Task to carry out:
Where a record contains a picture, omit the picture and repeat the rest exactly.

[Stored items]
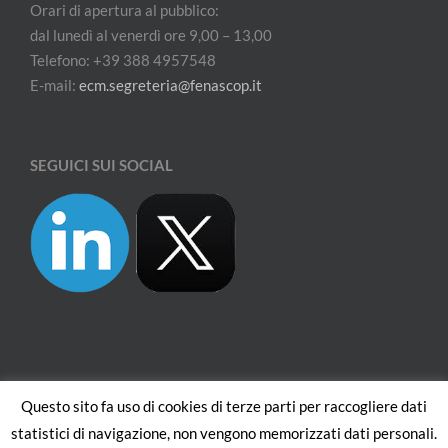
Orari di apertura al pubblico:
dal lunedì al venerdì ore 9,00 – 13,00
Telefono: +39 388 4957548
E-mail:
ecm.segreteria@fenascop.it
SEGUICI SUI SOCIAL
Questo sito fa uso di cookies di terze parti per raccogliere dati
© Copyright
2026 | FENASCOP - Federazione Nazionale Strutture
statistici di navigazione, non vengono memorizzati dati personali.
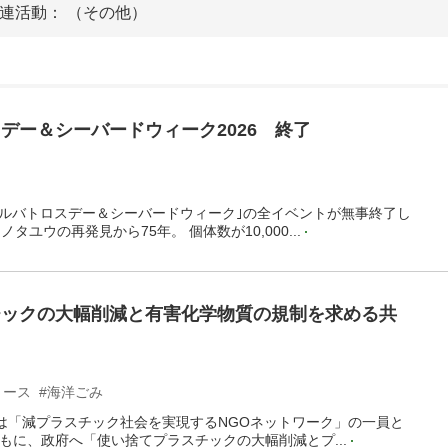
連活動： （その他）
デー＆シーバードウィーク2026 終了
アルバトロスデー＆シーバードウィーク｣の全イベントが無事終了し
タユウの再発見から75年。 個体数が10,000...
チックの大幅削減と有害化学物質の規制を求める共
リース
#海洋ごみ
WSは「減プラスチック社会を実現するNGOネットワーク」の一員と
もに、政府へ「使い捨てプラスチックの大幅削減とプ...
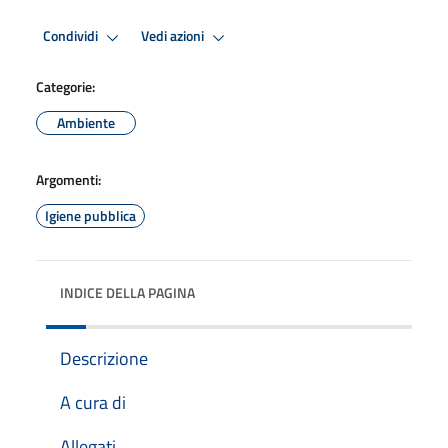
Condividi
Vedi azioni
Categorie:
Ambiente
Argomenti:
Igiene pubblica
INDICE DELLA PAGINA
Descrizione
A cura di
Allegati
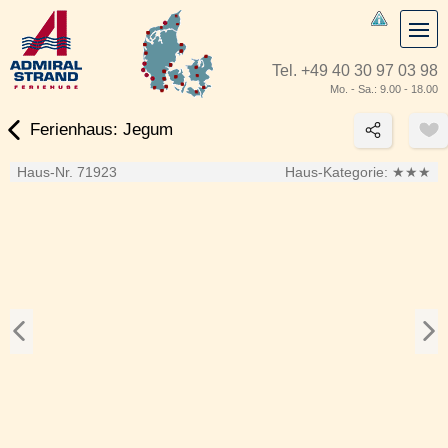
Tel.
+49 40 30 97 03 98
Mo. - Sa.: 9.00 - 18.00
Ferienhaus: Jegum
Haus-Nr. 71923
Haus-Kategorie:
★★★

Answer section:
Orari di apertura al pubblico:
dal lunedì al venerdì ore 9,00 – 13,00
Telefono: +39 388 4957548
E-mail:
ecm.segreteria@fenascop.it
SEGUICI SUI SOCIAL
Questo sito fa uso di cookies di terze parti per raccogliere dati
© Copyright
2026 | FENASCOP - Federazione Nazionale Strutture
statistici di navigazione, non vengono memorizzati dati personali.
連活動： （その他）
デー＆シーバードウィーク2026 終了
アルバトロスデー＆シーバードウィーク｣の全イベントが無事終了し
タユウの再発見から75年。 個体数が10,000...
チックの大幅削減と有害化学物質の規制を求める共
リース
#海洋ごみ
WSは「減プラスチック社会を実現するNGOネットワーク」の一員と
もに、政府へ「使い捨てプラスチックの大幅削減とプ...
Condividi
Vedi azioni
Categorie:
Ambiente
Argomenti:
Igiene pubblica
INDICE DELLA PAGINA
Descrizione
A cura di
Allegati
Tel.
+49 40 30 97 03 98
Mo. - Sa.: 9.00 - 18.00
Ferienhaus: Jegum
Haus-Nr. 71923
Haus-Kategorie:
★★★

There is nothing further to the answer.